In this paper we describe the application of a feature-space transform based on constrained maximum likelihood linear regression for unsupervised compensation of channel and speaker variability to the language recognition problem. We show that use of such transforms can improve baseline GMM-based language recognition performance on the 2005 NIST Language Recognition Evaluation (LRE05) task by 38%. Furthermore, gains from CMLLR are additive with other modeling enhancements such as vocal tract length normalization (VTLN).
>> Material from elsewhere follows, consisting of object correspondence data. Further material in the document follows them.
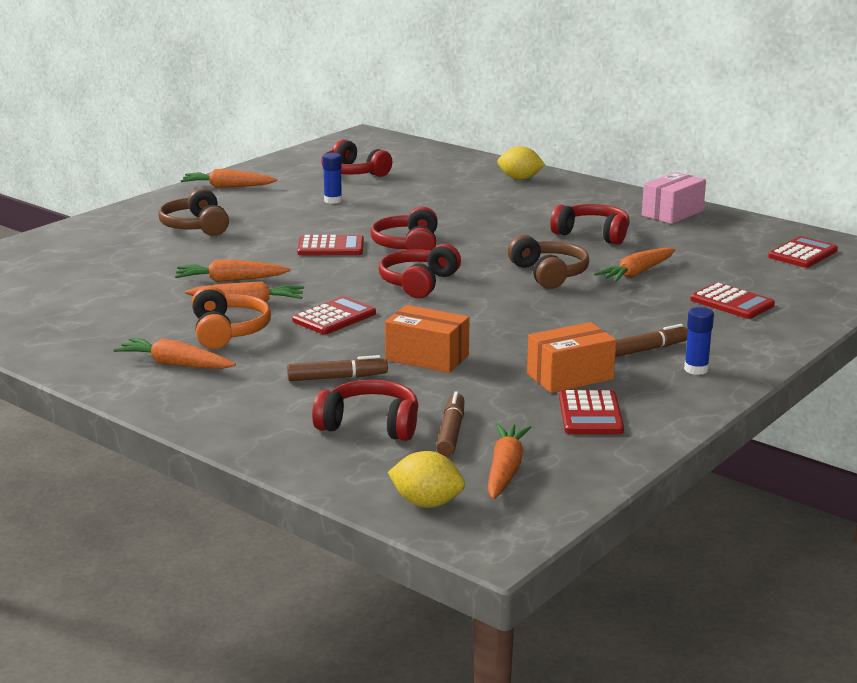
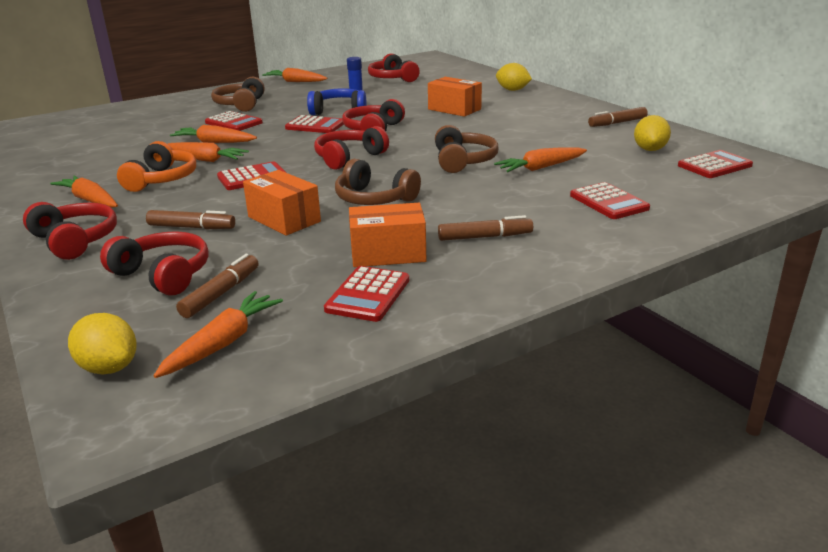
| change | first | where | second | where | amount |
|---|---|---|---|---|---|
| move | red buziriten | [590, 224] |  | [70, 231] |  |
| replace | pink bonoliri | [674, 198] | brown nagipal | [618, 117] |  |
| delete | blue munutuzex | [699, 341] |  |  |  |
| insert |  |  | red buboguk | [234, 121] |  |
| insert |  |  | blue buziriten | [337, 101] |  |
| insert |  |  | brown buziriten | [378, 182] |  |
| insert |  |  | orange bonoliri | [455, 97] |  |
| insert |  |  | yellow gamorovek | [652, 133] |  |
Further improvement is obtained using discriminative training, and it is shown that a system using only CMLLR adaption produces state-of-the-art accuracy with decreased test-time computational cost than systems using VTLN.
使用约束MLLR变换改进基于gmm的语言识别
在本文中,我们描述了基于约束最大似然线性回归的特征空间变换在语言识别问题中的应用,用于信道和说话人可变性的无监督补偿。我们表明,在2005年NIST语言识别评估(LRE05)任务中,使用这种转换可以将基于gmm的基线语言识别性能提高38%。此外,cmlr的增益与其他建模增强(如声道长度归一化(VTLN))是相加的。使用判别训练得到了进一步的改进,并且表明仅使用cmlr自适应的系统比使用VTLN的系统产生了最先进的精度,并且减少了测试时间计算成本。
本文章由计算机程序翻译,如有差异,请以英文原文为准。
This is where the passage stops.